WHAT IS BEING ASKED
Repeat each entry as written and leave the images out of the copy.
Segment Start: DATASET CONTENT
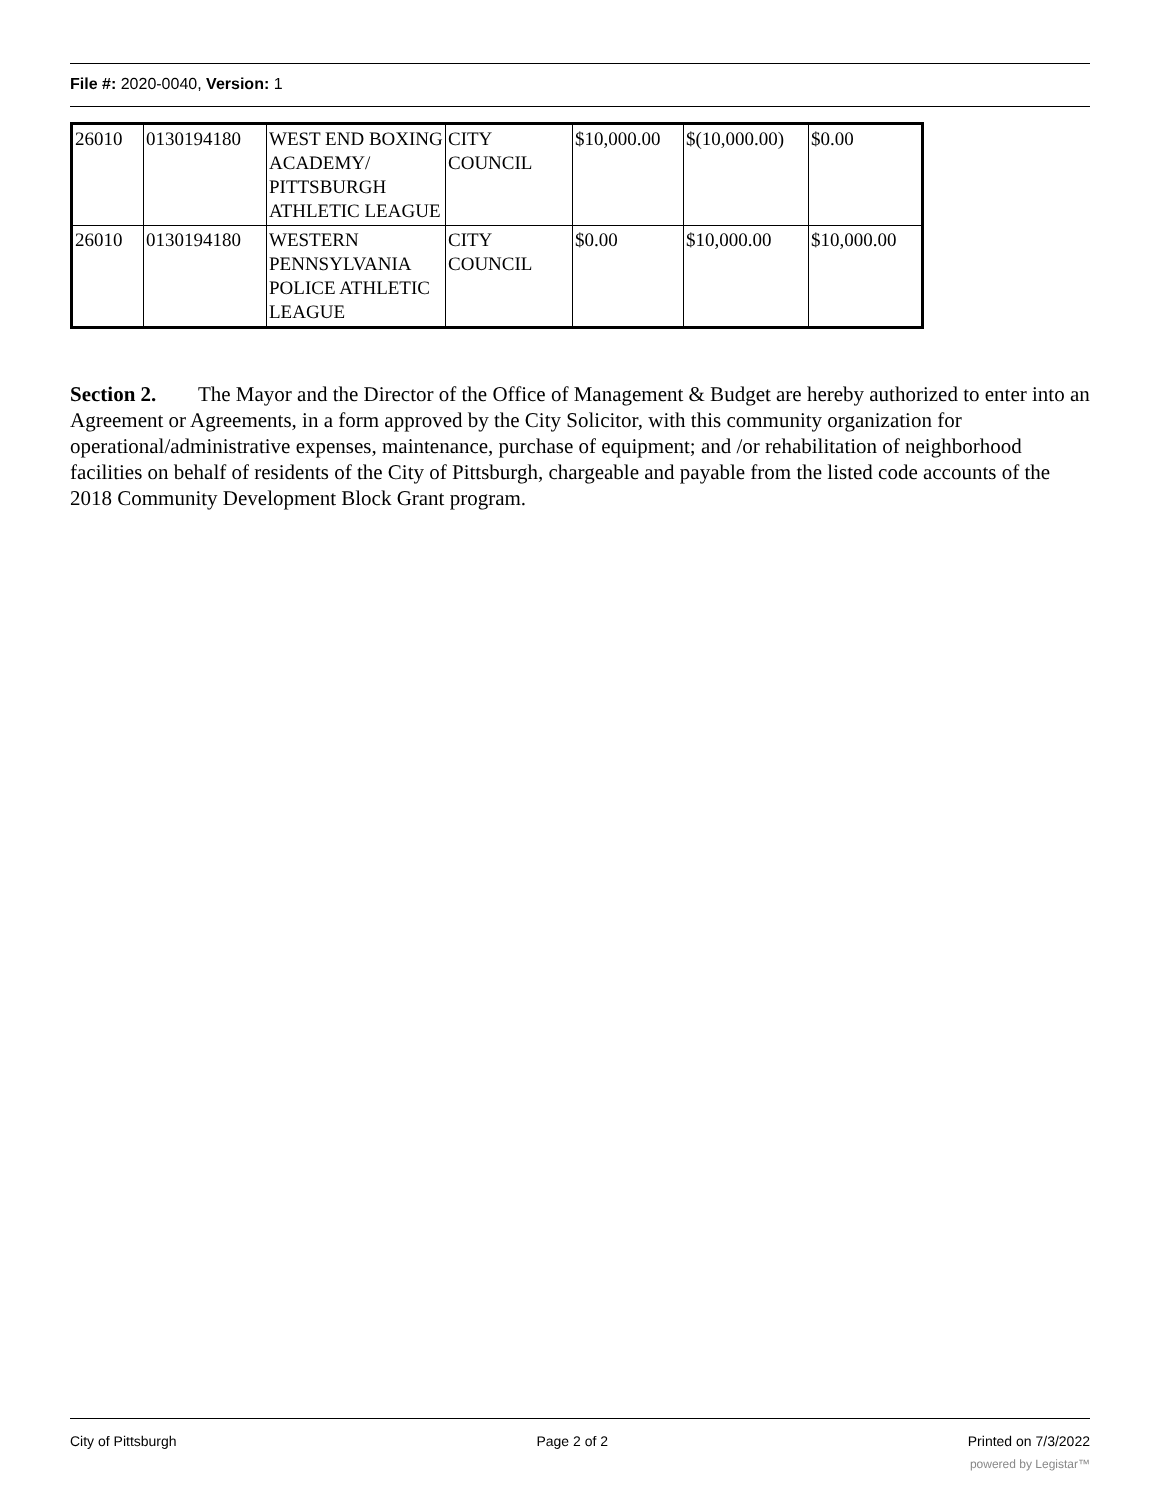File #: 2020-0040, Version: 1
| 26010 | 0130194180 | WEST END BOXING ACADEMY/ PITTSBURGH ATHLETIC LEAGUE | CITY COUNCIL | $10,000.00 | $(10,000.00) | $0.00 |
| 26010 | 0130194180 | WESTERN PENNSYLVANIA POLICE ATHLETIC LEAGUE | CITY COUNCIL | $0.00 | $10,000.00 | $10,000.00 |
Section 2. The Mayor and the Director of the Office of Management & Budget are hereby authorized to enter into an Agreement or Agreements, in a form approved by the City Solicitor, with this community organization for operational/administrative expenses, maintenance, purchase of equipment; and /or rehabilitation of neighborhood facilities on behalf of residents of the City of Pittsburgh, chargeable and payable from the listed code accounts of the 2018 Community Development Block Grant program.
City of Pittsburgh Page 2 of 2 Printed on 7/3/2022
powered by Legistar™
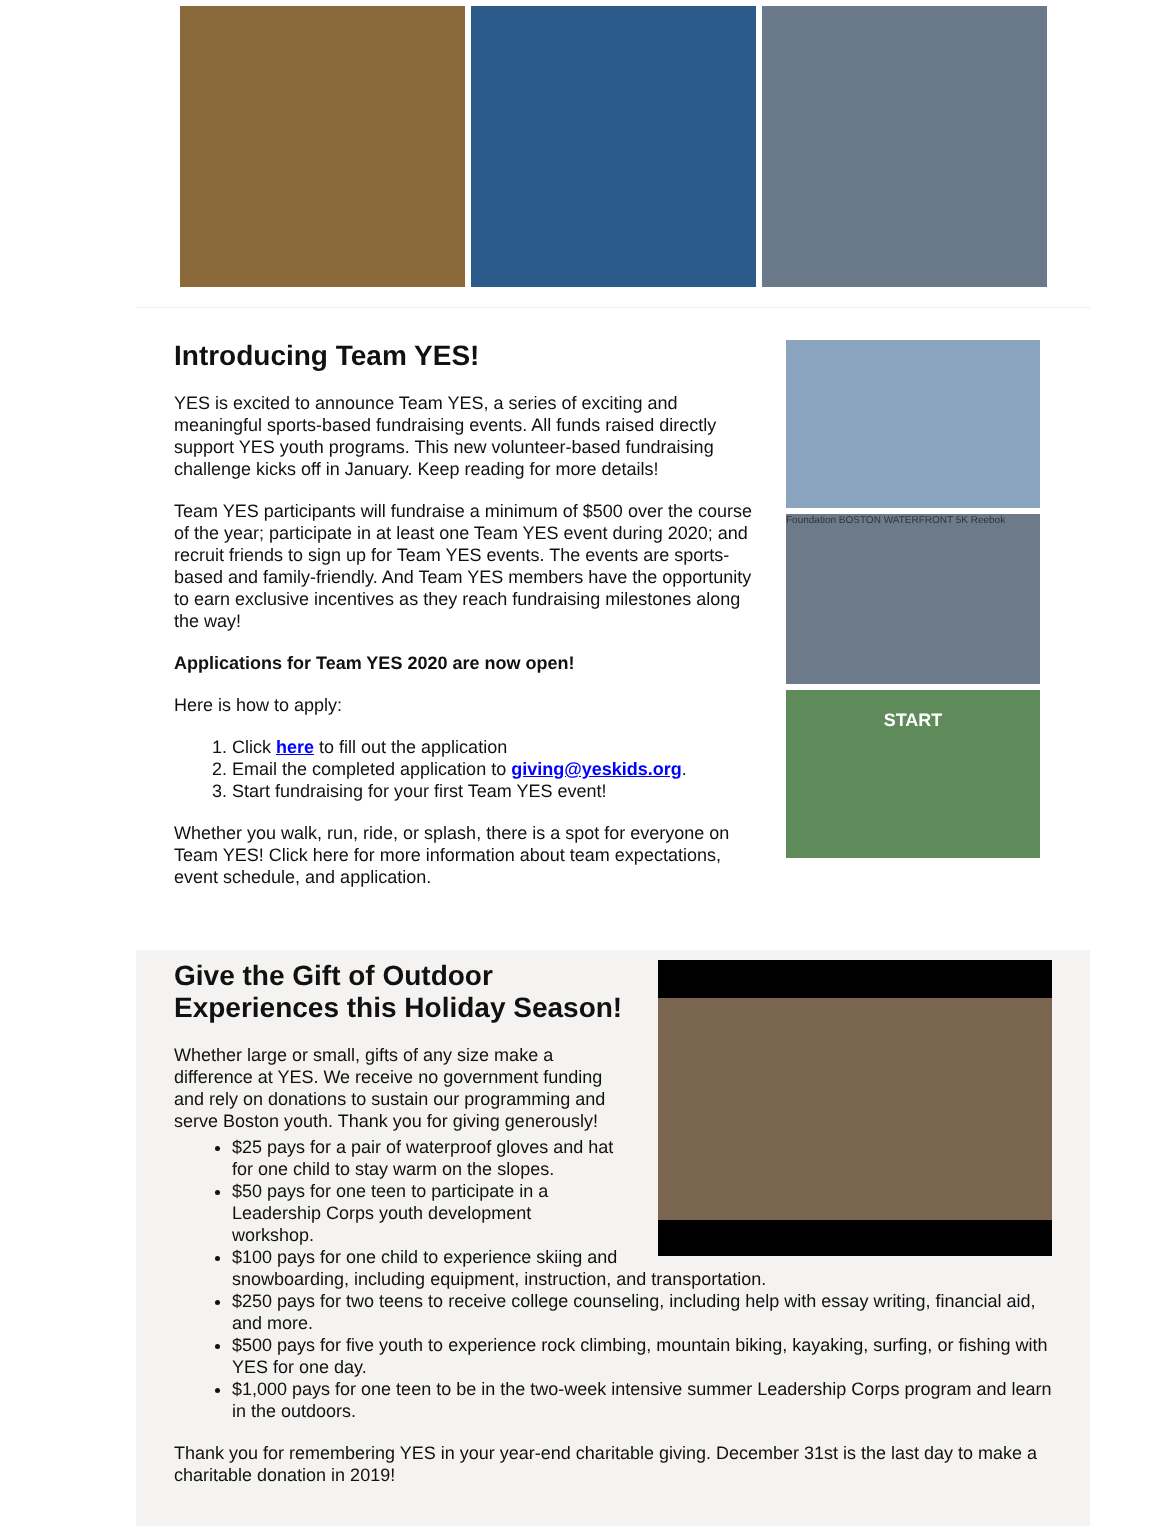Introducing Team YES!
YES is excited to announce Team YES, a series of exciting and meaningful sports-based fundraising events. All funds raised directly support YES youth programs. This new volunteer-based fundraising challenge kicks off in January. Keep reading for more details!
Team YES participants will fundraise a minimum of $500 over the course of the year; participate in at least one Team YES event during 2020; and recruit friends to sign up for Team YES events. The events are sports-based and family-friendly. And Team YES members have the opportunity to earn exclusive incentives as they reach fundraising milestones along the way!
Applications for Team YES 2020 are now open!
Here is how to apply:
1. Click here to fill out the application
2. Email the completed application to giving@yeskids.org.
3. Start fundraising for your first Team YES event!
Whether you walk, run, ride, or splash, there is a spot for everyone on Team YES! Click here for more information about team expectations, event schedule, and application.
Foundation BOSTON WATERFRONT 5K Reebok
START
Give the Gift of Outdoor Experiences this Holiday Season!
Whether large or small, gifts of any size make a difference at YES. We receive no government funding and rely on donations to sustain our programming and serve Boston youth. Thank you for giving generously!
$25 pays for a pair of waterproof gloves and hat for one child to stay warm on the slopes.
$50 pays for one teen to participate in a Leadership Corps youth development workshop.
$100 pays for one child to experience skiing and
snowboarding, including equipment, instruction, and transportation.
$250 pays for two teens to receive college counseling, including help with essay writing, financial aid, and more.
$500 pays for five youth to experience rock climbing, mountain biking, kayaking, surfing, or fishing with YES for one day.
$1,000 pays for one teen to be in the two-week intensive summer Leadership Corps program and learn in the outdoors.
Thank you for remembering YES in your year-end charitable giving. December 31st is the last day to make a charitable donation in 2019!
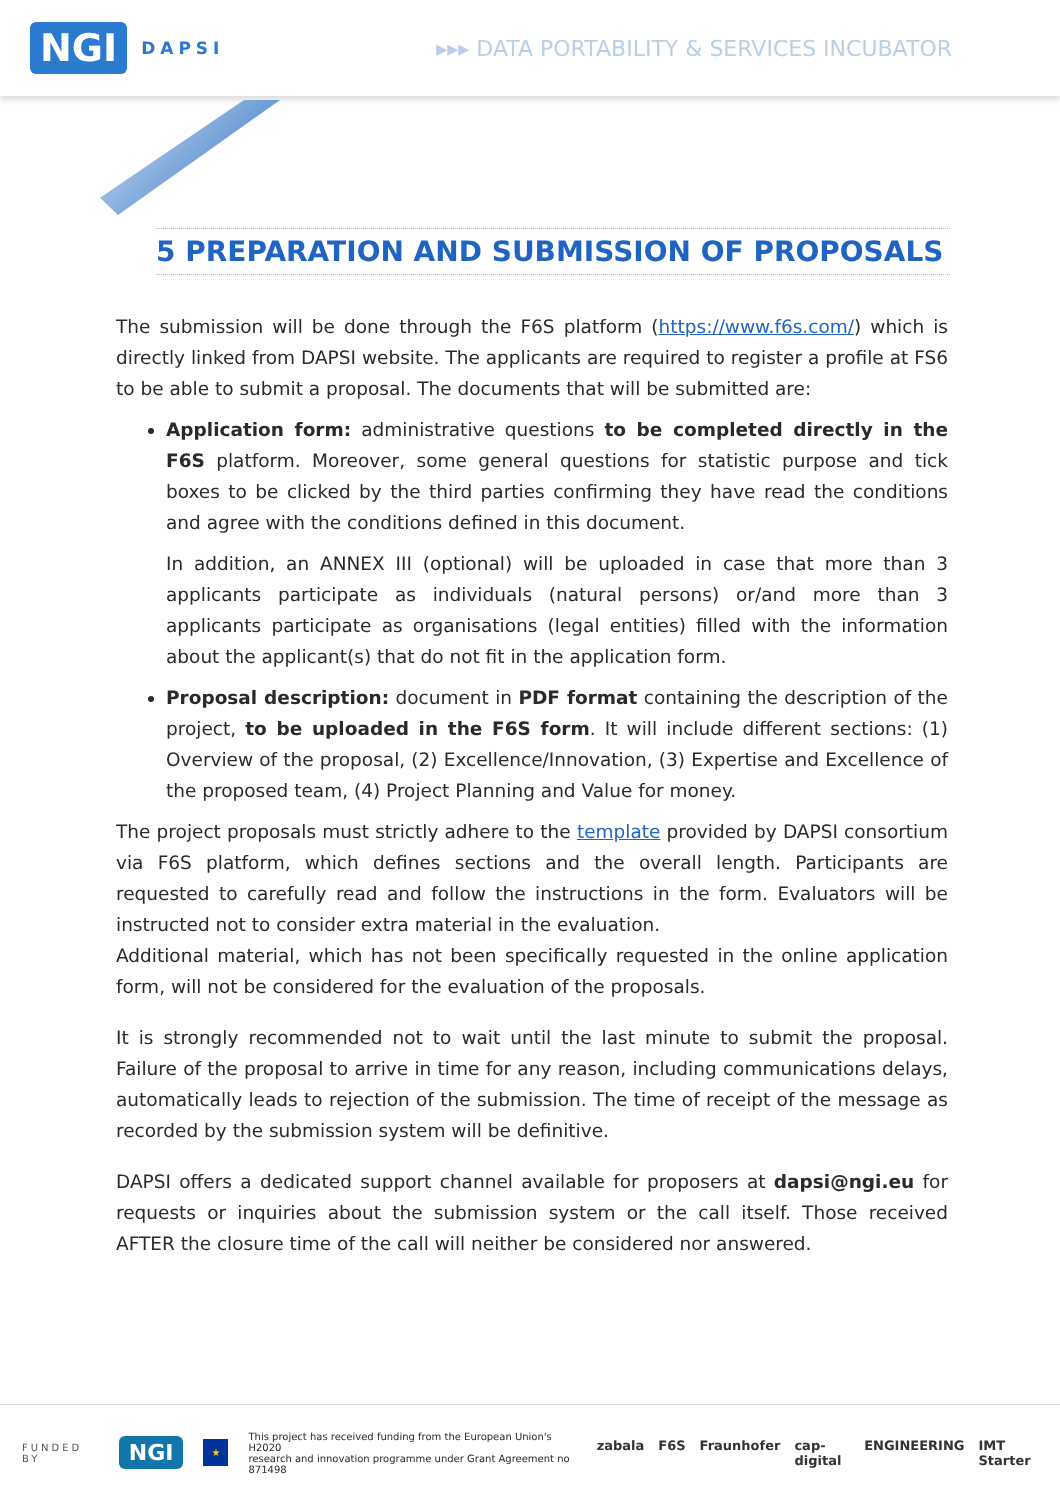NGI DAPSI
▸▸▸ DATA PORTABILITY & SERVICES INCUBATOR
5 PREPARATION AND SUBMISSION OF PROPOSALS
The submission will be done through the F6S platform (https://www.f6s.com/) which is directly linked from DAPSI website. The applicants are required to register a profile at FS6 to be able to submit a proposal. The documents that will be submitted are:
Application form: administrative questions to be completed directly in the F6S platform. Moreover, some general questions for statistic purpose and tick boxes to be clicked by the third parties confirming they have read the conditions and agree with the conditions defined in this document.
In addition, an ANNEX III (optional) will be uploaded in case that more than 3 applicants participate as individuals (natural persons) or/and more than 3 applicants participate as organisations (legal entities) filled with the information about the applicant(s) that do not fit in the application form.
Proposal description: document in PDF format containing the description of the project, to be uploaded in the F6S form. It will include different sections: (1) Overview of the proposal, (2) Excellence/Innovation, (3) Expertise and Excellence of the proposed team, (4) Project Planning and Value for money.
The project proposals must strictly adhere to the template provided by DAPSI consortium via F6S platform, which defines sections and the overall length. Participants are requested to carefully read and follow the instructions in the form. Evaluators will be instructed not to consider extra material in the evaluation.
Additional material, which has not been specifically requested in the online application form, will not be considered for the evaluation of the proposals.
It is strongly recommended not to wait until the last minute to submit the proposal. Failure of the proposal to arrive in time for any reason, including communications delays, automatically leads to rejection of the submission. The time of receipt of the message as recorded by the submission system will be definitive.
DAPSI offers a dedicated support channel available for proposers at dapsi@ngi.eu for requests or inquiries about the submission system or the call itself. Those received AFTER the closure time of the call will neither be considered nor answered.
FUNDED BY NGI ★ This project has received funding from the European Union's H2020
research and innovation programme under Grant Agreement no 871498
zabala F6S Fraunhofer cap-digital ENGINEERING IMT Starter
Segment End: DATASET CONTENT
FINAL ANSWER
File #: 2020-0040, Version: 1
| 26010 | 0130194180 | WEST END BOXING ACADEMY/ PITTSBURGH ATHLETIC LEAGUE | CITY COUNCIL | $10,000.00 | $(10,000.00) | $0.00 |
| 26010 | 0130194180 | WESTERN PENNSYLVANIA POLICE ATHLETIC LEAGUE | CITY COUNCIL | $0.00 | $10,000.00 | $10,000.00 |
Section 2. The Mayor and the Director of the Office of Management & Budget are hereby authorized to enter into an Agreement or Agreements, in a form approved by the City Solicitor, with this community organization for operational/administrative expenses, maintenance, purchase of equipment; and /or rehabilitation of neighborhood facilities on behalf of residents of the City of Pittsburgh, chargeable and payable from the listed code accounts of the 2018 Community Development Block Grant program.
City of Pittsburgh Page 2 of 2 Printed on 7/3/2022
powered by Legistar™
Introducing Team YES!
YES is excited to announce Team YES, a series of exciting and meaningful sports-based fundraising events. All funds raised directly support YES youth programs. This new volunteer-based fundraising challenge kicks off in January. Keep reading for more details!
Team YES participants will fundraise a minimum of $500 over the course of the year; participate in at least one Team YES event during 2020; and recruit friends to sign up for Team YES events. The events are sports-based and family-friendly. And Team YES members have the opportunity to earn exclusive incentives as they reach fundraising milestones along the way!
Applications for Team YES 2020 are now open!
Here is how to apply:
1. Click here to fill out the application
2. Email the completed application to giving@yeskids.org.
3. Start fundraising for your first Team YES event!
Whether you walk, run, ride, or splash, there is a spot for everyone on Team YES! Click here for more information about team expectations, event schedule, and application.
Foundation BOSTON WATERFRONT 5K Reebok
START
Give the Gift of Outdoor Experiences this Holiday Season!
Whether large or small, gifts of any size make a difference at YES. We receive no government funding and rely on donations to sustain our programming and serve Boston youth. Thank you for giving generously!
$25 pays for a pair of waterproof gloves and hat for one child to stay warm on the slopes.
$50 pays for one teen to participate in a Leadership Corps youth development workshop.
$100 pays for one child to experience skiing and
snowboarding, including equipment, instruction, and transportation.
$250 pays for two teens to receive college counseling, including help with essay writing, financial aid, and more.
$500 pays for five youth to experience rock climbing, mountain biking, kayaking, surfing, or fishing with YES for one day.
$1,000 pays for one teen to be in the two-week intensive summer Leadership Corps program and learn in the outdoors.
Thank you for remembering YES in your year-end charitable giving. December 31st is the last day to make a charitable donation in 2019!
NGI DAPSI
▸▸▸ DATA PORTABILITY & SERVICES INCUBATOR
5 PREPARATION AND SUBMISSION OF PROPOSALS
The submission will be done through the F6S platform (https://www.f6s.com/) which is directly linked from DAPSI website. The applicants are required to register a profile at FS6 to be able to submit a proposal. The documents that will be submitted are:
Application form: administrative questions to be completed directly in the F6S platform. Moreover, some general questions for statistic purpose and tick boxes to be clicked by the third parties confirming they have read the conditions and agree with the conditions defined in this document.
In addition, an ANNEX III (optional) will be uploaded in case that more than 3 applicants participate as individuals (natural persons) or/and more than 3 applicants participate as organisations (legal entities) filled with the information about the applicant(s) that do not fit in the application form.
Proposal description: document in PDF format containing the description of the project, to be uploaded in the F6S form. It will include different sections: (1) Overview of the proposal, (2) Excellence/Innovation, (3) Expertise and Excellence of the proposed team, (4) Project Planning and Value for money.
The project proposals must strictly adhere to the template provided by DAPSI consortium via F6S platform, which defines sections and the overall length. Participants are requested to carefully read and follow the instructions in the form. Evaluators will be instructed not to consider extra material in the evaluation.
Additional material, which has not been specifically requested in the online application form, will not be considered for the evaluation of the proposals.
It is strongly recommended not to wait until the last minute to submit the proposal. Failure of the proposal to arrive in time for any reason, including communications delays, automatically leads to rejection of the submission. The time of receipt of the message as recorded by the submission system will be definitive.
DAPSI offers a dedicated support channel available for proposers at dapsi@ngi.eu for requests or inquiries about the submission system or the call itself. Those received AFTER the closure time of the call will neither be considered nor answered.
FUNDED BY NGI ★ This project has received funding from the European Union's H2020
research and innovation programme under Grant Agreement no 871498
zabala F6S Fraunhofer cap-digital ENGINEERING IMT Starter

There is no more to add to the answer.